## WHAT THE TASK REQUIRES
Make an exact copy of the whole listing, but leave its pictures out.

*** INPUT RECORDS Section Begins ***

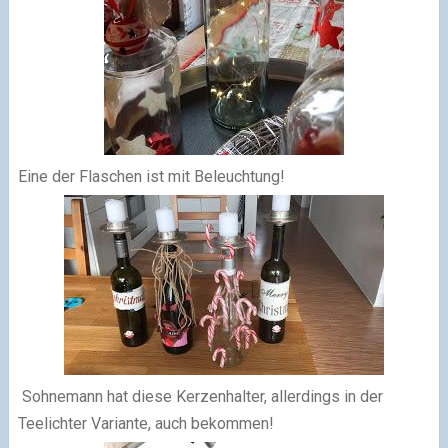
Eine der Flaschen ist mit Beleuchtung!
Sohnemann hat diese Kerzenhalter, allerdings in der
Teelichter Variante, auch bekommen!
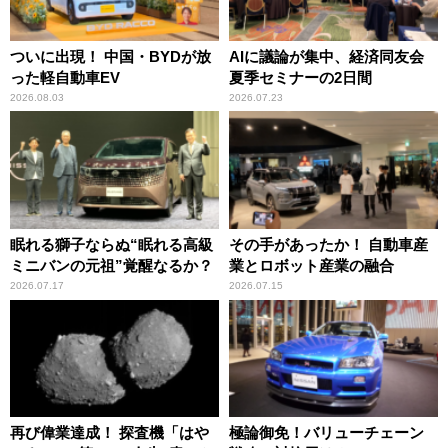
ついに出現！ 中国・BYDが放
AIに議論が集中、経済同友会
った軽自動車EV
夏季セミナーの2日間
2026.08.03
2026.07.23
眠れる獅子ならぬ“眠れる高級
その手があったか！ 自動車産
ミニバンの元祖”覚醒なるか？
業とロボット産業の融合
2026.07.17
2026.07.15
再び偉業達成！ 探査機「はや
極論御免！バリューチェーン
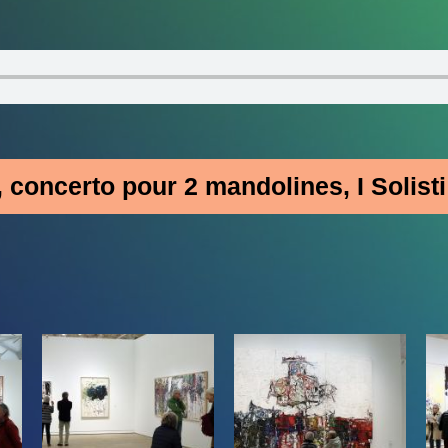
, concerto pour 2 mandolines, I Solisti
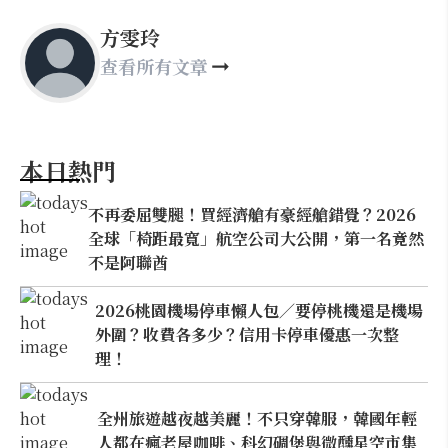
方雯玲
查看所有文章
本日熱門
不再委屈雙腿！買經濟艙有豪經艙錯覺？2026
全球「椅距最寬」航空公司大公開，第一名竟然
不是阿聯酋
2026桃園機場停車懶人包／要停桃機還是機場
外圍？收費各多少？信用卡停車優惠一次整
理！
全州旅遊越夜越美麗！不只穿韓服，韓國年輕
人都在瘋老屋咖啡、科幻碉堡與微醺星空市集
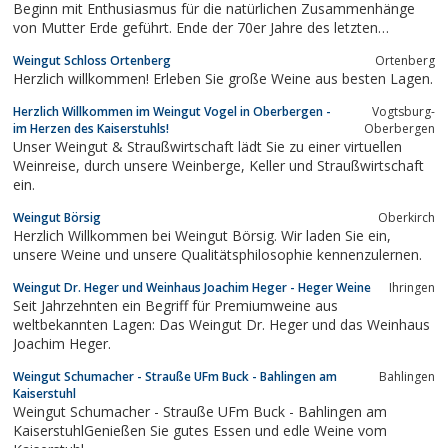
Beginn mit Enthusiasmus für die natürlichen Zusammenhänge
von Mutter Erde geführt. Ende der 70er Jahre des letzten
Jahrhunderts zog uns die Antiatomkraftbewegung um das
Weingut Schloss Ortenberg
Ortenberg
damals verhinderte Kernkraftwerk Wyhl magisch an. Die
Herzlich willkommen! Erleben Sie große Weine aus besten Lagen.
Begeisterung für Land und Leute sowie für Reben und...
Herzlich Willkommen im Weingut Vogel in Oberbergen -
Vogtsburg-
im Herzen des Kaiserstuhls!
Oberbergen
Unser Weingut & Straußwirtschaft lädt Sie zu einer virtuellen
Weinreise, durch unsere Weinberge, Keller und Straußwirtschaft
ein.
Weingut Börsig
Oberkirch
Herzlich Willkommen bei Weingut Börsig. Wir laden Sie ein,
unsere Weine und unsere Qualitätsphilosophie kennenzulernen.
Weingut Dr. Heger und Weinhaus Joachim Heger - Heger Weine
Ihringen
Seit Jahrzehnten ein Begriff für Premiumweine aus
weltbekannten Lagen: Das Weingut Dr. Heger und das Weinhaus
Joachim Heger.
Weingut Schumacher - Strauße UFm Buck - Bahlingen am
Bahlingen
Kaiserstuhl
Weingut Schumacher - Strauße UFm Buck - Bahlingen am
KaiserstuhlGenießen Sie gutes Essen und edle Weine vom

*** INPUT RECORDS Section Ends ***

## EXERCISE OUTPUT
Eine der Flaschen ist mit Beleuchtung!
Sohnemann hat diese Kerzenhalter, allerdings in der
Teelichter Variante, auch bekommen!
ついに出現！ 中国・BYDが放
AIに議論が集中、経済同友会
った軽自動車EV
夏季セミナーの2日間
2026.08.03
2026.07.23
眠れる獅子ならぬ“眠れる高級
その手があったか！ 自動車産
ミニバンの元祖”覚醒なるか？
業とロボット産業の融合
2026.07.17
2026.07.15
再び偉業達成！ 探査機「はや
極論御免！バリューチェーン
, concerto pour 2 mandolines, I Solisti
方雯玲
查看所有文章
本日熱門
不再委屈雙腿！買經濟艙有豪經艙錯覺？2026
全球「椅距最寬」航空公司大公開，第一名竟然
不是阿聯酋
2026桃園機場停車懶人包／要停桃機還是機場
外圍？收費各多少？信用卡停車優惠一次整
理！
全州旅遊越夜越美麗！不只穿韓服，韓國年輕
人都在瘋老屋咖啡、科幻碉堡與微醺星空市集
Beginn mit Enthusiasmus für die natürlichen Zusammenhänge
von Mutter Erde geführt. Ende der 70er Jahre des letzten
Jahrhunderts zog uns die Antiatomkraftbewegung um das
Weingut Schloss Ortenberg
Ortenberg
damals verhinderte Kernkraftwerk Wyhl magisch an. Die
Herzlich willkommen! Erleben Sie große Weine aus besten Lagen.
Begeisterung für Land und Leute sowie für Reben und...
Herzlich Willkommen im Weingut Vogel in Oberbergen -
Vogtsburg-
im Herzen des Kaiserstuhls!
Oberbergen
Unser Weingut & Straußwirtschaft lädt Sie zu einer virtuellen
Weinreise, durch unsere Weinberge, Keller und Straußwirtschaft
ein.
Weingut Börsig
Oberkirch
Herzlich Willkommen bei Weingut Börsig. Wir laden Sie ein,
unsere Weine und unsere Qualitätsphilosophie kennenzulernen.
Weingut Dr. Heger und Weinhaus Joachim Heger - Heger Weine
Ihringen
Seit Jahrzehnten ein Begriff für Premiumweine aus
weltbekannten Lagen: Das Weingut Dr. Heger und das Weinhaus
Joachim Heger.
Weingut Schumacher - Strauße UFm Buck - Bahlingen am
Bahlingen
Kaiserstuhl
Weingut Schumacher - Strauße UFm Buck - Bahlingen am
KaiserstuhlGenießen Sie gutes Essen und edle Weine vom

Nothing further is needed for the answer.